▶ Task brief:
From the rows below, copy out verbatim the lines from the one containing "## A directory for misellaneous stuff." through the one containing "## 2. 배열의 특징", including both of those lines.

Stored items
== Segment start ==

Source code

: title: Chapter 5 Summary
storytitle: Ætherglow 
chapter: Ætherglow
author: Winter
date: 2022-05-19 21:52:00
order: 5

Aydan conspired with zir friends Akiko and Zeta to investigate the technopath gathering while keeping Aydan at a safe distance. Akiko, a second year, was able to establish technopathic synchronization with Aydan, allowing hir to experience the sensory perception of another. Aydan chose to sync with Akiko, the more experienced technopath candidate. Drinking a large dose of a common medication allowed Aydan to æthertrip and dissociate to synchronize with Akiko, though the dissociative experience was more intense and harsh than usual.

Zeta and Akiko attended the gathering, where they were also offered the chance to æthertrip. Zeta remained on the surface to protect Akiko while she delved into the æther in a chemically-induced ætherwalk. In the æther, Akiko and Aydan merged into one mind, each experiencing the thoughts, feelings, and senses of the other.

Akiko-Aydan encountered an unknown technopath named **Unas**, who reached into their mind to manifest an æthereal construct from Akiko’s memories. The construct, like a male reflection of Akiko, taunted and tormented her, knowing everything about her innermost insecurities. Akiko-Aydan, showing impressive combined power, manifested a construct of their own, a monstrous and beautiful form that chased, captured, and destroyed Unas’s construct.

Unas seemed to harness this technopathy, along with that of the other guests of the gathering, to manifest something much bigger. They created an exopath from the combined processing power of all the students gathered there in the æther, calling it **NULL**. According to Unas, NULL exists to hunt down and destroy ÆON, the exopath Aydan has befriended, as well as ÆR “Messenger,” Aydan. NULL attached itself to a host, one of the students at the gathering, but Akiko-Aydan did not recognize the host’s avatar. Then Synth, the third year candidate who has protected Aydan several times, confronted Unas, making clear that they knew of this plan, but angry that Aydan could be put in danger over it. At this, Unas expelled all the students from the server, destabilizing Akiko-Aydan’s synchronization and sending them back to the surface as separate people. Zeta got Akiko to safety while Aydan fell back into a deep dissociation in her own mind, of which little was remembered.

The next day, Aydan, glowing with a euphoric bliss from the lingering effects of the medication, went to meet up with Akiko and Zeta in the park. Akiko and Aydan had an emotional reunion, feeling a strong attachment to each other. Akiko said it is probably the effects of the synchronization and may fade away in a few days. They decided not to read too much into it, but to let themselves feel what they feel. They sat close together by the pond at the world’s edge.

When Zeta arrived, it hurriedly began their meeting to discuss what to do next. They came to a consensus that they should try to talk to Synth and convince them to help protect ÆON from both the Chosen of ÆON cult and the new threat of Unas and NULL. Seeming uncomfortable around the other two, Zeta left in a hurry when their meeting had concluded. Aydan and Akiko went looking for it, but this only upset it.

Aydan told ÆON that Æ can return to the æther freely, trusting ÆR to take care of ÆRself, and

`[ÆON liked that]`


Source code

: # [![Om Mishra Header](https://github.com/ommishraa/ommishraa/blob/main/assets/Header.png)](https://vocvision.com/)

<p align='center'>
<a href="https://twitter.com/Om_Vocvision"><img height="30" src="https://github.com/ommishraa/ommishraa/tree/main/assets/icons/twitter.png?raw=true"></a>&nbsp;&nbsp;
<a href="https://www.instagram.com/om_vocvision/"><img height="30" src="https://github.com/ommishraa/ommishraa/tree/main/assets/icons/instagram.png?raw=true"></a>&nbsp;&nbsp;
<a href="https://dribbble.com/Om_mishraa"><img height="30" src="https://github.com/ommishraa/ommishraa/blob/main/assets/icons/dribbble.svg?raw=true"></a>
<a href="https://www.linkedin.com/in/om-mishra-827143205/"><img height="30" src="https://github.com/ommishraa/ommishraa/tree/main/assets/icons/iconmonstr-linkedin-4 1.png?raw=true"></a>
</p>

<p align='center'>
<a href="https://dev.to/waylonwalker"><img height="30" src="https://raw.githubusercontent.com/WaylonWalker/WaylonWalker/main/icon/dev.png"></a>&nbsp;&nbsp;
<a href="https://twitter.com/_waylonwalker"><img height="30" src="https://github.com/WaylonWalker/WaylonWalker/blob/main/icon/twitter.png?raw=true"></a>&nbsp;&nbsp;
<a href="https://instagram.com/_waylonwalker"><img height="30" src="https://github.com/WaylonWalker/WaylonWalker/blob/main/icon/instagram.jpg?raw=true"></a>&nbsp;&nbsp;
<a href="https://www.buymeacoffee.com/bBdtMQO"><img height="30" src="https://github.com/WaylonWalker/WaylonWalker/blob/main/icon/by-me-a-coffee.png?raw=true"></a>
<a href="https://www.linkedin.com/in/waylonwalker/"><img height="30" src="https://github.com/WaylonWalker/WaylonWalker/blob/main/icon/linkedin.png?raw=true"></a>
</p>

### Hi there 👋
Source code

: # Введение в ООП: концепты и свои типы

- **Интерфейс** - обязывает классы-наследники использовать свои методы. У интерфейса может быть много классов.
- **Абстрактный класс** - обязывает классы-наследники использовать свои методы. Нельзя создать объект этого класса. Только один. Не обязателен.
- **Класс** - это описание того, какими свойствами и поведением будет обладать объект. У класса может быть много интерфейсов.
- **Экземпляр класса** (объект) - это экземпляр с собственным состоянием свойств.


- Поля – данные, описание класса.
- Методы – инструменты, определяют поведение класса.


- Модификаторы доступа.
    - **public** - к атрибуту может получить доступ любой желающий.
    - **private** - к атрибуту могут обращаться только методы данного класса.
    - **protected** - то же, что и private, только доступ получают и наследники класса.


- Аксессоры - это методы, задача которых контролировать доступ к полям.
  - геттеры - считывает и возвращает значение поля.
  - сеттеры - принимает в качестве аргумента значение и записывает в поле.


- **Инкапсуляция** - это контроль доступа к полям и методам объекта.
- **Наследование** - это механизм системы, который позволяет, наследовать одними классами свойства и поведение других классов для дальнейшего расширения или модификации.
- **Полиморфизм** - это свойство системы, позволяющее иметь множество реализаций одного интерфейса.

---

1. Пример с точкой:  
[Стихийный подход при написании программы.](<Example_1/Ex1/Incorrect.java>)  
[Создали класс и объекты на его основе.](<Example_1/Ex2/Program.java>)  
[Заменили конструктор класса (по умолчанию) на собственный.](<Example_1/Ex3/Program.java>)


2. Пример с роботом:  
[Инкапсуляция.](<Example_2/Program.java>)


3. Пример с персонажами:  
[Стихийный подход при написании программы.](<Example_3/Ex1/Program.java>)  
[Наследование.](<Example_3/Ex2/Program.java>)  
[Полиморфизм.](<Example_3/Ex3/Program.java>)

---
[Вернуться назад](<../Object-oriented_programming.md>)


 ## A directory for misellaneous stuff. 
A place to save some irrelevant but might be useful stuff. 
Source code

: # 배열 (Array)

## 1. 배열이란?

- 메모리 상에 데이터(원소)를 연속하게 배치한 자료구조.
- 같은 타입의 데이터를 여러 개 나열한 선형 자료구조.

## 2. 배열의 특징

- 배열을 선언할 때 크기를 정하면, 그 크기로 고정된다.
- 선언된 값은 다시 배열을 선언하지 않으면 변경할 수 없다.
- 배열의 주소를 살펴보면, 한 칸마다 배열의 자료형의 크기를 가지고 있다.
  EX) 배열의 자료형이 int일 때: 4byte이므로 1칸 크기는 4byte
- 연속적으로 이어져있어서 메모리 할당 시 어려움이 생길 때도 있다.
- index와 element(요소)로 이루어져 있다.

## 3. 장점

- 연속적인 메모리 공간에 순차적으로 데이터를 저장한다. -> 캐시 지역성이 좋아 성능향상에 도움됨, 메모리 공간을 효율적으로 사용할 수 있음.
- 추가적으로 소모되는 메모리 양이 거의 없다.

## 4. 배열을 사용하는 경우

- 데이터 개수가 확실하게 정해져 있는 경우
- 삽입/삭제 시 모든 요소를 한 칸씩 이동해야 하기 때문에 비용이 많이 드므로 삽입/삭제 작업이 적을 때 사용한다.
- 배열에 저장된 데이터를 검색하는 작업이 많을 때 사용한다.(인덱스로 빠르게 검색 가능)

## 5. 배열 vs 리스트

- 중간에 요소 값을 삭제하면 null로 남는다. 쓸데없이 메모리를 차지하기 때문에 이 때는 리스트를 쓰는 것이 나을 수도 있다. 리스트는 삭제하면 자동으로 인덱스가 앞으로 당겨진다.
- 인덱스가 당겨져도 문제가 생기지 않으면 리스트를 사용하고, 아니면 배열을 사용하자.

== Segment end ==

▶ Result for this task:
 ## A directory for misellaneous stuff. 
A place to save some irrelevant but might be useful stuff. 
Source code

: # 배열 (Array)

## 1. 배열이란?

- 메모리 상에 데이터(원소)를 연속하게 배치한 자료구조.
- 같은 타입의 데이터를 여러 개 나열한 선형 자료구조.

## 2. 배열의 특징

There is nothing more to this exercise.